高工進來的時候就看到,在這個藝術星球外面,以光年計算的星甲防御圈,此時居然也安置了各種各樣的太空建筑。
很顯然人數來的太多,已經有點超出這個星球的承載力了。
不過這種人前顯圣的關口,只有高·達一個玩家看到了。
而且對于這種‘過場cg’,他達某人也是興致缺缺。
原因無它,又一次求愛失敗,這一位現在正處于失戀期。
不過他不惦記別人,別人倒是相當惦記他。
對于軍團文明的星甲科技,幾乎所有文明都保持高度關注,畢竟這可是能夠擊敗三個文明的星甲科技。
而這位文明領袖后面,似乎就這一個‘星甲保鏢’。
而且說實話,單從階位上來看,‘高達號’的確陣營之中,最高級的星甲。
于是,就在高工入住的第一晚,高·達就被人惦記上了。
那是一臺有明顯‘生物風格’的星甲,紅色的外骨骼裝甲如同干涸的血痂層層覆蓋,關節處裸露的液壓肌肉纖維如肌腱般虬結蠕動;頭部形似破碎的王冠,下顎裂開至耳際,露出兩排旋轉的鋸齒狀切割器。
它懸浮在虛空之中,背后星光點點,仿佛黑夜中的君王。
斬殺君王號?
高·達立刻認出了這玩意。
沒有這臺星甲殘骸,自己可造不出高達號出來。
但有意思的是,通過模仿‘斬殺君王號’打造出來的‘高達號’,貌似比對方更先進。
幾乎沒有怎么說話,雙方的氣場就開始對撞。
兩者之間的空間開始扭曲——黑甲的熾熱殺意與銀白的冰冷死氣相互絞殺,形成肉眼可見的渦流。
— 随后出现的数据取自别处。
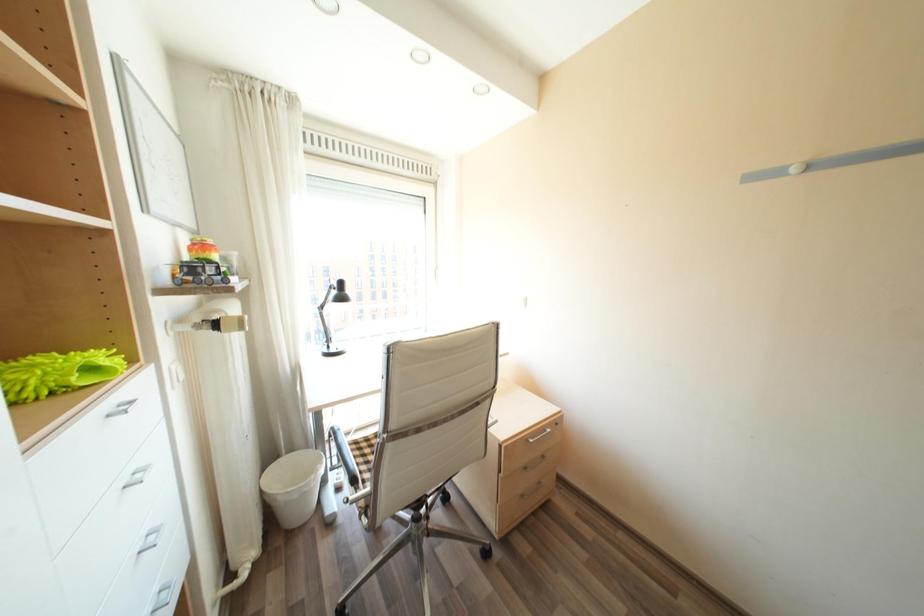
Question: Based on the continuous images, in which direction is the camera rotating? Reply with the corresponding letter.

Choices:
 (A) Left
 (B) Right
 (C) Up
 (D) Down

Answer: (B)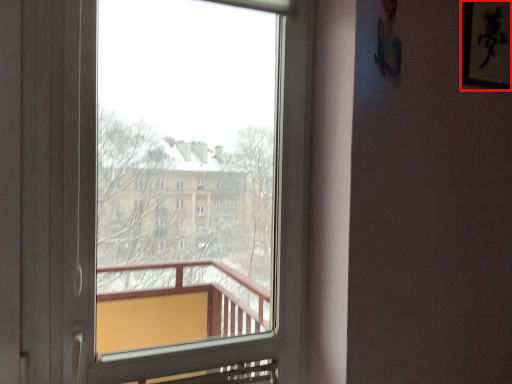
Question: From the image's perspective, where is picture frame (annotated by the red box) located relative to window?

Choices:
 (A) above
 (B) below

Answer: (A)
然而當‘高達號’背部的六對銀白色神性抑制翼一扇扇張開,只‘激活’到第四對,對方就有點頂不住了。
空間開始浮現出巨大的暗金色紋路,如同古老神祇被剝落的皮膚,每一道紋路都在蠕動、重組,形成不斷變化的禁制符文。
5號機械大師是一個大胡子矮人,自稱仙宮人,好喝酒,據說是來自一個神系文明,擅使機械大錘子。
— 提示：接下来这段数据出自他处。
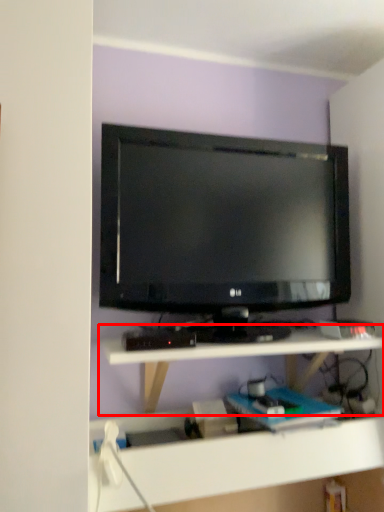
Question: From the image's perspective, considering the relative positions of shelf (annotated by the red box) and television in the image provided, where is shelf (annotated by the red box) located with respect to the staircase?

Choices:
 (A) above
 (B) below

Answer: (B)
當時高工的第一反應,這老兄莫不是跟某個‘雷神’有點關系?
后來細細打聽了之后才知道,還真是有點相似,但也不完全相同。
作為一個碳基種族為主體的機械文明,那些仙宮人最擅長的,便是手搓各種超級機械,而為了壓制物種機械化,這些仙宮人走上了追求神性的道路,通過神性,壓制可能發生的機械革命。
而這個‘仙宮文明’也沒有毀滅,人家活的好好的,只不過是這個大胡子嗜酒成癮,被簡單的一個計謀就被綁票了。
哪怕是這一次,也是屁顛顛的過來蹭酒水喝,現在還不知道醉到哪里了呢。
但雖然人家是酒鬼,但手搓技術一流,哪怕在一眾機械大師之中,也是能排名前三的水準。
此時,隨著‘神性機械’的手段徹底展開,斬殺君王號的周圍磁場當場崩潰,甚至各種模擬生物部件,都出現了大規模的失靈、或失效。
不過這似乎并沒有逼退對方,斬殺君王號每一條裝甲縫隙都滲出灼熱的猩紅,然后二話不說,一飛沖天。
同一時間,‘高達號’也自動激活了戰斗模塊。
‘請駕駛員做好戰斗準備——’
‘神經系統接駁中——’
‘循環系統接駁中——’
‘運動系統接駁中——’
高達還沒反應過來,意識便在信號接入中重迭——機甲視覺系統捕捉的紅外光譜直接投射在視網膜上,聲波收集器轉化的音頻信號在鼓膜內側震蕩。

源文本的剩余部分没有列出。